Identification of genes harboring BELDs

We next identified all expressed genes from the mouse cortex, defined by GRO-seq reads per million uniquely mapped reads per kilo base (RPKM) >0.5. Given that neuronal genes and genes linked to neurodevelopmental disorders tend to be long in length (Supplemental Fig. S2A,B; Zylka et al. 2015), we divided expressed genes into four groups based on gene length. We then analyzed chromatin features of these genes by focusing on genomic regions surrounding the transcription start site (TSS) and the gene body. We found that chromatin accessibility and histone modifications are similarly distributed at the TSS among long and short genes (Supplemental Fig. S2C). However, in contrast to TSS, long genes show a tendency of enriched levels of H3K27ac, H3K4me1, and ATAC-seq signals in their gene bodies (Supplemental Fig. S2C–E).
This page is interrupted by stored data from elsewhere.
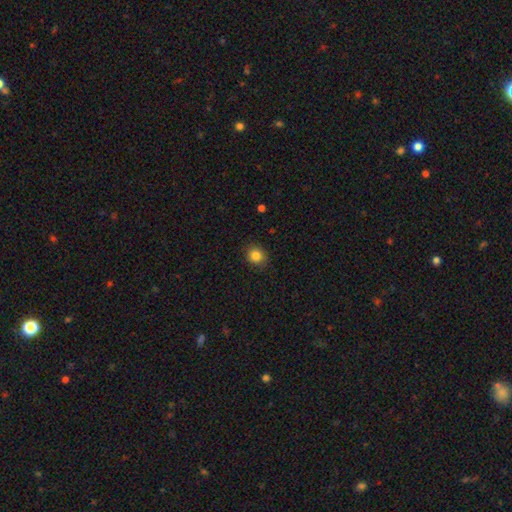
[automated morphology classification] smooth_or_featured: smooth (p=0.84) [alt: star or artifact p=0.11]
how_rounded: round (p=0.78) [alt: in between p=0.21]
merging: none (p=0.88) [alt: minor disturbance p=0.09]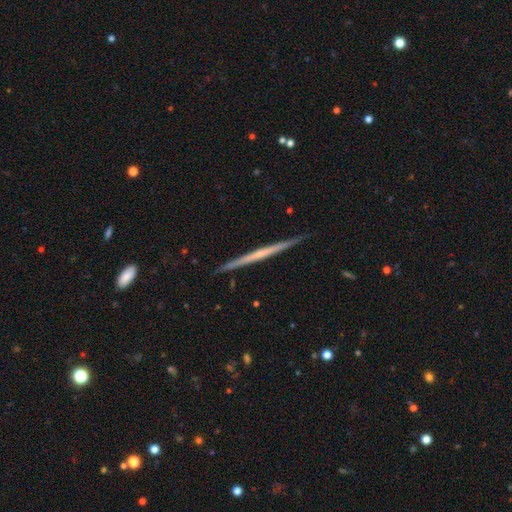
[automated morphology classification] Smooth or featured: featured or disk — 69% (smooth — 25%)
Edge-on disk: yes — 98% (no — 2%)
Edge-on bulge: none — 73% (rounded — 21%)
Merging: none — 91% (minor disturbance — 7%)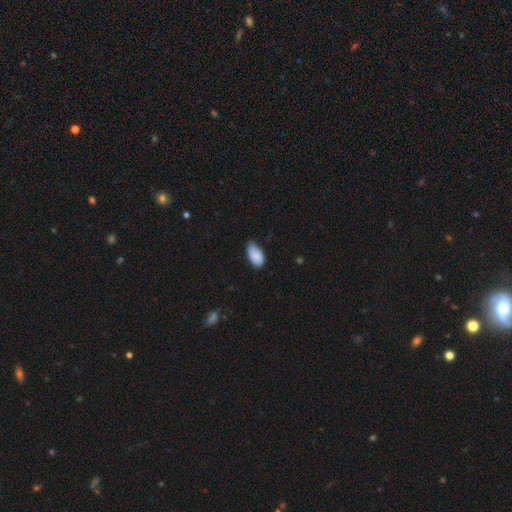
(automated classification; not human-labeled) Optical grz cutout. It shows a smooth galaxy with no disk features (86%) that is in between round and cigar-shaped (95%). Merging: none (63%).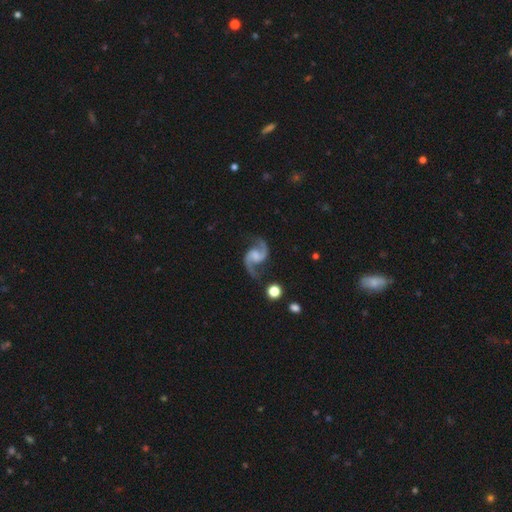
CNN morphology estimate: Smooth or featured?
  - featured or disk: 92% *
  - star or artifact: 4%
  - smooth: 3%
Edge-on disk?
  - no: 98% *
  - yes: 2%
Bar?
  - no: 49% *
  - weak: 40%
  - strong: 11%
Spiral arms?
  - yes: 98% *
  - no: 2%
Spiral winding?
  - loose: 56% *
  - medium: 38%
  - tight: 6%
Spiral arm count?
  - 2: 95% *
  - can't tell: 1%
  - 1: 1%
  - 3: 1%
  - 4: 1%
  - more than 4: 1%
Bulge size?
  - none: 47% *
  - small: 22%
  - moderate: 21%
  - large: 9%
  - dominant: 2%
Merging?
  - none: 78% *
  - minor disturbance: 13%
  - major disturbance: 6%
  - merger: 2%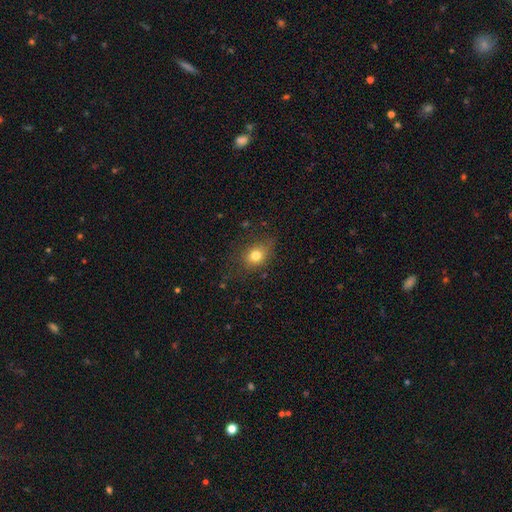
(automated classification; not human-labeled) This appears to be a smooth galaxy with no disk features (77%) that is round (50%). Merging: none (69%).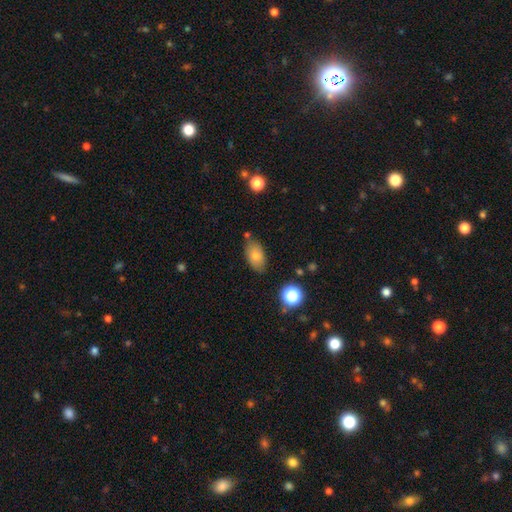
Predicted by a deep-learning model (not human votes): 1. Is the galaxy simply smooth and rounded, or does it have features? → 79% smooth, 12% featured or disk, 9% star or artifact.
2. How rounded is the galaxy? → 91% in between, 7% round, 3% cigar-shaped.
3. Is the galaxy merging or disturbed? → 74% none, 17% minor disturbance, 5% merger, 4% major disturbance.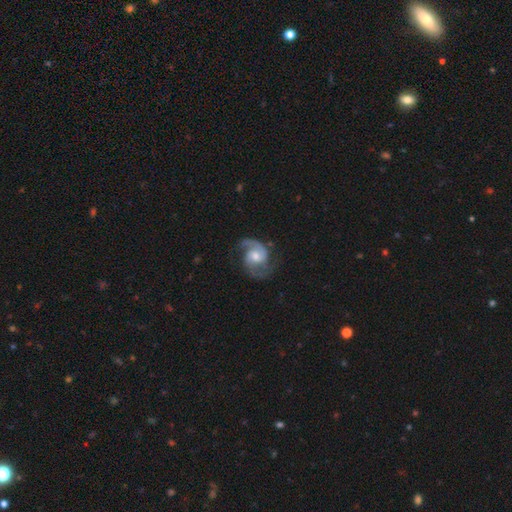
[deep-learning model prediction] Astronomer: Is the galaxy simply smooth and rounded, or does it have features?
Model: featured or disk — 89%.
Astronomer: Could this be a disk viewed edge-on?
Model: no — 98%.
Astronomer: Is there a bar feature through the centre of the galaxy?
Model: no — 55% (runner-up: weak, 38%).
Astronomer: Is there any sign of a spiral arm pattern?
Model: yes — 98%.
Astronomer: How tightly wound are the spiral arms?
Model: medium — 56%.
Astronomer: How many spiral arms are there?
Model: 2 — 90%.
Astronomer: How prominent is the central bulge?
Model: moderate — 62%.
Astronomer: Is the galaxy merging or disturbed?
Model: none — 73%.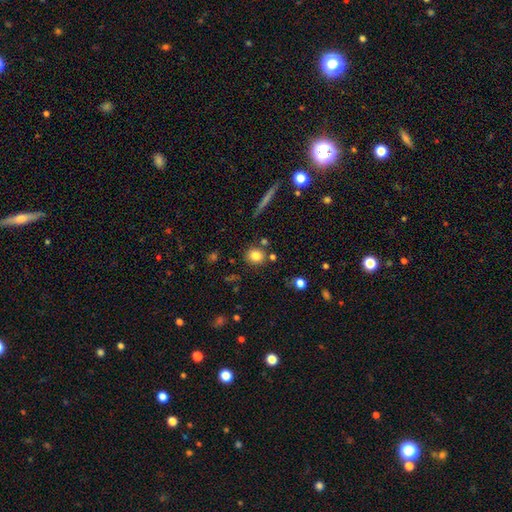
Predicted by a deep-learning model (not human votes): Smooth or featured?
  - smooth: 81% *
  - star or artifact: 11%
  - featured or disk: 8%
How rounded?
  - round: 75% *
  - in between: 23%
  - cigar-shaped: 2%
Merging?
  - none: 80% *
  - minor disturbance: 10%
  - merger: 7%
  - major disturbance: 3%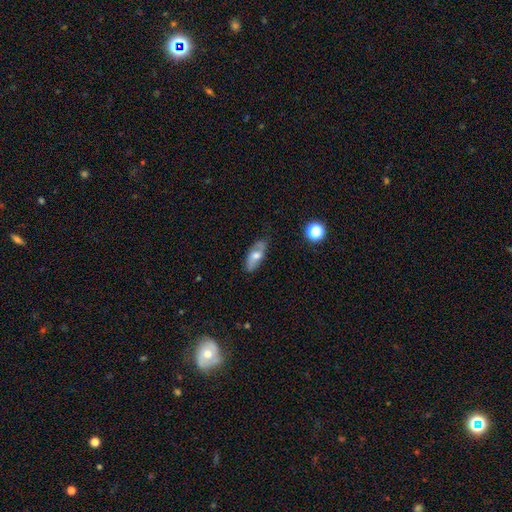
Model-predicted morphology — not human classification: smooth_or_featured: smooth (p=0.52) [alt: featured or disk p=0.40]
how_rounded: in between (p=0.80) [alt: cigar-shaped p=0.15]
merging: none (p=0.78) [alt: minor disturbance p=0.17]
To further explore this gene body feature of chromatin modification, we utilized and modified a previously described methodology to identify genomic regions with distinct chromatin modifications (Whyte et al. 2013). We used both H3K27ac and H3K4me1 profiles to identify genes that are enriched with these two histone modifications in their gene bodies. To establish a reads per million uniquely mapped reads (RPM) cutoff value for these two modifications, we first calculated the gene body H3K27ac and H3K4me1 RPM values for all expressed genes, ranked them by gene body H3K27ac signal, and then constructed a tangent line with a slope of one to identify the cutoff value for RPM (Fig. 1B). We found that the ranking of RPM values biases toward long genes. Thus, to avoid the length bias of RPM and to correct for gene length, we also used additional cutoffs of RPKM. By using these criteria for both H3K27ac and H3K4me1 (Fig. 1C), we identified 185 genes with enriched H3K4me1 and H3K27ac signals across their gene bodies, which we termed BELD genes (Supplemental Table S1). Notably, the gene body H3K27ac signals are highly correlated with gene body H3K4me1 signals and ATAC-seq signals (Supplemental Fig. S2F,G).

We found that BELD genes, showing a median length of 303 kb and a mean length of 364 kb, are significantly longer than other genes expressed in the cortex (Fig. 1D). To characterize potential features of BELD genes but exclude any bias due to gene length, we further generated a control set of 185 non-BELD genes with a median length of 262 kb and a mean length of 272 kb, which we termed non-BELD control genes (Supplemental Table S2). For all subsequent analyses, BELD genes were compared directly with non-BELD control genes.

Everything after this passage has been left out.